The apparent volume of distribution (V/F) of diclofenac sodium is 1.4 L/kg.

Diclofenac is more than 99% bound to human serum proteins, primarily to albumin. Serum protein binding is constant over the concentration range (0.15 to 105 μg/mL) achieved with recommended doses.

Diclofenac diffuses into and out of the synovial fluid. Diffusion into the joint occurs when plasma levels are higher than those in the synovial fluid, after which the process reverses and synovial fluid levels are higher than plasma levels. It is not known whether diffusion into the joint plays a role in the effectiveness of diclofenac.

Metabolism

Five diclofenac metabolites have been identified in human plasma and urine. The metabolites include 4'-hydroxy-, 5-hydroxy-, 3'-hydroxy-, 4',5-dihydroxy- and 3'-hydroxy-4'-methoxy-diclofenac. The major diclofenac metabolite, 4'-hydroxy-diclofenac, has very weak pharmacologic activity. The formation of 4'-hydroxy- diclofenac is primarily mediated by CPY2C9. Both diclofenac and its oxidative metabolites undergo glucuronidation or sulfation followed by biliary excretion. Acylglucuronidation mediated by UGT2B7 and oxidation mediated by CPY2C8 may also play a role in diclofenac metabolism. CYP3A4 is responsible for the formation of minor metabolites, 5-hydroxyand 3'-hydroxy-diclofenac. In patients with renal dysfunction, peak concentrations of metabolites 4'-hydroxy- and 5-hydroxy-diclofenac were approximately 50% and 4% of the parent compound after single oral dosing compared to 27% and 1% in normal healthy subjects.

Excretion

Diclofenac is eliminated through metabolism and subsequent urinary and biliary excretion of the glucuronide and the sulfate conjugates of the metabolites. Little or no free unchanged diclofenac is excreted in the urine. Approximately 65% of the dose is excreted in the urine and approximately 35% in the bile as conjugates of unchanged diclofenac plus metabolites. Because renal elimination is not a significant pathway of elimination for unchanged diclofenac, dosing adjustment in patients with mild to moderate renal dysfunction is not necessary. The terminal half-life of unchanged diclofenac is approximately 2 hours.

Drug Interactions

When co-administered with voriconazole (inhibitor of CYP2C9, 2C19 and 3A4 enzyme), the Cmax and AUC of diclofenac increased by 114% and 78%, respectively [see PRECAUTIONS , DRUG INTERACTIONS].

Special Populations
Pediatric: The pharmacokinetics of diclofenac has not been investigated in pediatric patients.

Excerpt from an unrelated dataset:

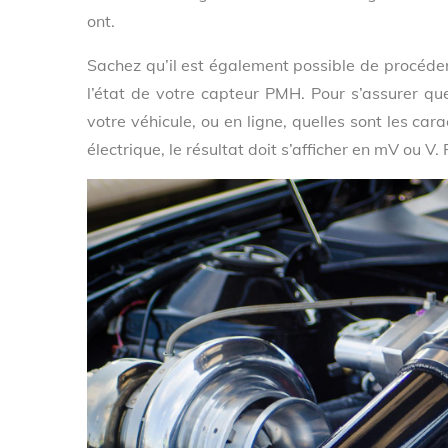
ont.
Sachez qu’il est également possible de procéder 
l’état de votre capteur PMH. Pour s’assurer que
votre véhicule, ou en ligne, quelles sont les car
électrique, le résultat doit s’afficher en mV ou V.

Race: Pharmacokinetics differences due to race have not been identified.

Hepatic Insufficiency: Hepatic metabolism accounts for almost 100% of diclofenac elimination, so patients with hepatic disease may require reduced doses of diclofenac compared to patients with normal hepatic function.

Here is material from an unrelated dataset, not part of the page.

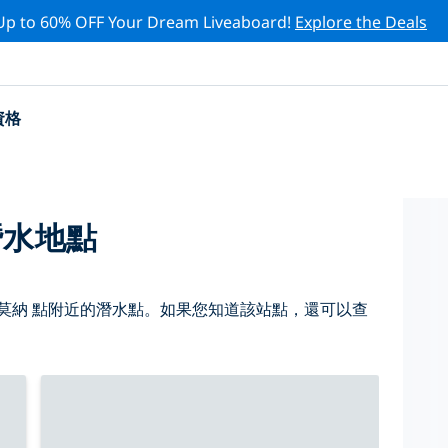
Up to 60% OFF Your Dream Liveaboard!
Explore the Deals
資格
潛水地點
莫納 點附近的潛水點。如果您知道該站點，還可以查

Renal Insufficiency: Diclofenac pharmacokinetics has been investigated in subjects with renal insufficiency. No differences in the pharmacokinetics of diclofenac have been detected in studies of patients with renal impairment. In patients with renal impairment (insulin clearance 60 to 90, 30 to 60, and <30 mL/min; N=6 in each group), AUC values and elimination rate were comparable to those in healthy subjects.

Diclofenac Sodium Delayed-Release Tablets

75 mg -- white to off-white, biconvex, round shaped, unscored (imprinted CTI 103 on one side), supplied in bottles of 60.

Store at 20° to 25°C (68° to 77°F) (See USP Controlled Room Temperature). Protect from moisture.

Dispense in a tight, light-resistant container as defined in the USP.